150 rows × 8 columns

Exercise 3.1#

In the cell below filter the titanic data frame so that it only contains the people who survived sinking the titanic. Save it in a variable df_titanic_survived and display it.

Then reset its index and drop the old index. Then again overwrite df_titanic_survived with this result and display it again.

Selection by label#

What if we wanted to display only particular columns of a data frame. We know how to display one column, but we want more.

df_titanic[["PassengerId", "Name", "Sex"]]
PassengerId Name Sex
0 1 Braund, Mr. Owen Harris male
1 2 Cumings, Mrs. John Bradley (Florence Briggs Th... female
2 3 Heikkinen, Miss. Laina female
3 4 Futrelle, Mrs. Jacques Heath (Lily May Peel) female
4 5 Allen, Mr. William Henry male
... ... ... ...
886 887 Montvila, Rev. Juozas male
887 888 Graham, Miss. Margaret Edith female
888 889 Johnston, Miss. Catherine Helen "Carrie" female
889 890 Behr, Mr. Karl Howell male
890 891 Dooley, Mr. Patrick male

891 rows × 3 columns

We can also use the location to get fewer rows (we have to make sure to use proper index values).

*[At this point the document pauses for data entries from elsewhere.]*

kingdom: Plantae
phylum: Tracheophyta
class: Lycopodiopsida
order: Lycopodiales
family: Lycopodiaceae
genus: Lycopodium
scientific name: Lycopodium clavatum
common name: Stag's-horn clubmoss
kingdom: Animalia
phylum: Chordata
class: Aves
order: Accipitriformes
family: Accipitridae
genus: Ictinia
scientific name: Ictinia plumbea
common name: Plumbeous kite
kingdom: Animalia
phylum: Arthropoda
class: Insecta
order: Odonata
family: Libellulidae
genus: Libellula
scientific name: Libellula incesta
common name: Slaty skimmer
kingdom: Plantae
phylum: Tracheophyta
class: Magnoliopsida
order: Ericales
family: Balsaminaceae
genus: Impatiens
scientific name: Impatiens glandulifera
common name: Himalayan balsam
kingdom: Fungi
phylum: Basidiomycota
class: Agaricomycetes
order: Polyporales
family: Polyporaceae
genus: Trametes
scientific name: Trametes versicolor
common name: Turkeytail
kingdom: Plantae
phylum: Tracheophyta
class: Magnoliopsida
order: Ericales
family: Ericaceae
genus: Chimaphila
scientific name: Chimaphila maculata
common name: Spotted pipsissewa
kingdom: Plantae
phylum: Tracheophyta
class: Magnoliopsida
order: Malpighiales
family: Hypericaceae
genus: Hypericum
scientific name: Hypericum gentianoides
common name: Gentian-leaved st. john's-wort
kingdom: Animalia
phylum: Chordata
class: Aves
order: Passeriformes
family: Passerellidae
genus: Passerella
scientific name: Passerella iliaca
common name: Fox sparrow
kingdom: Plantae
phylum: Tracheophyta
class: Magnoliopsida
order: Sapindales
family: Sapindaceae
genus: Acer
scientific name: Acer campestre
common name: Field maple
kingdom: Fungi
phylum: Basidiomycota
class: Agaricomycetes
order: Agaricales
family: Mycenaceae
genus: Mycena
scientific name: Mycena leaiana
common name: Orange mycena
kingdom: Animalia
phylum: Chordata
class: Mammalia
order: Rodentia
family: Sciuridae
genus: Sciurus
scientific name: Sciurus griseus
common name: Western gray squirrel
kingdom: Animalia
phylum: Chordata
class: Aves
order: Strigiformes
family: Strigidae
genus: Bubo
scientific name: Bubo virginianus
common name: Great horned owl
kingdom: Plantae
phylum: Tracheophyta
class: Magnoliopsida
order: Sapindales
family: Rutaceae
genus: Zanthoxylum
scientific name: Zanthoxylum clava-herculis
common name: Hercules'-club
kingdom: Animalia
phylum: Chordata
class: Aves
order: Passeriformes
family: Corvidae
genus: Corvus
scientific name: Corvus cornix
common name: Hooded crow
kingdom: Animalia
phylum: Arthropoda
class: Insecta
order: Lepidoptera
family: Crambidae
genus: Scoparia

df_titanic.loc[5:10, ["PassengerId", "Name", "Sex"]]
PassengerId Name Sex
5 6 Moran, Mr. James male
6 7 McCarthy, Mr. Timothy J male
7 8 Palsson, Master. Gosta Leonard male
8 9 Johnson, Mrs. Oscar W (Elisabeth Vilhelmina Berg) female
9 10 Nasser, Mrs. Nicholas (Adele Achem) female
10 11 Sandstrom, Miss. Marguerite Rut female

Exercise 3.2#

In the cell below create a data frame from df_titanic so that it contains only the columns “Name”, “Age” and “Survived” and it contains only 100 first rows.

Then filter it so that it only contains people whose age is less than 18.

Selection by position#

We can also select particular rows and columns by a numerical index. For that we use iloc rather than loc.

df_titanic.iloc[:10, 2:4]
Sex Age
0 male 22.0
1 female 38.0
2 female 26.0
3 female 35.0
4 male 35.0
5 male NaN
6 male 54.0
7 male 2.0
8 female 27.0
9 female 14.0

Note that we displayed first 10 rows and the columns that have index 2 and 3.

df_titanic.columns[2], df_titanic.columns[3]
('Sex', 'Age')

Exercise 3.3#

In the cell below create a data frame from df_titanic so that it only contains the rows between 10th and 30th, and columns from 4th to 6th.

Important note that iloc works as follows#

DataFrame.iloc[ start:end:step, start:end:step]

The first entry represents rows the second entry represents columns.

We can also display single elements:

df_titanic.iloc[30, 7]
0

For single elements we recommend using iat, as it runs faster if the element is a scalar.

df_titanic.iat[30, 7]
0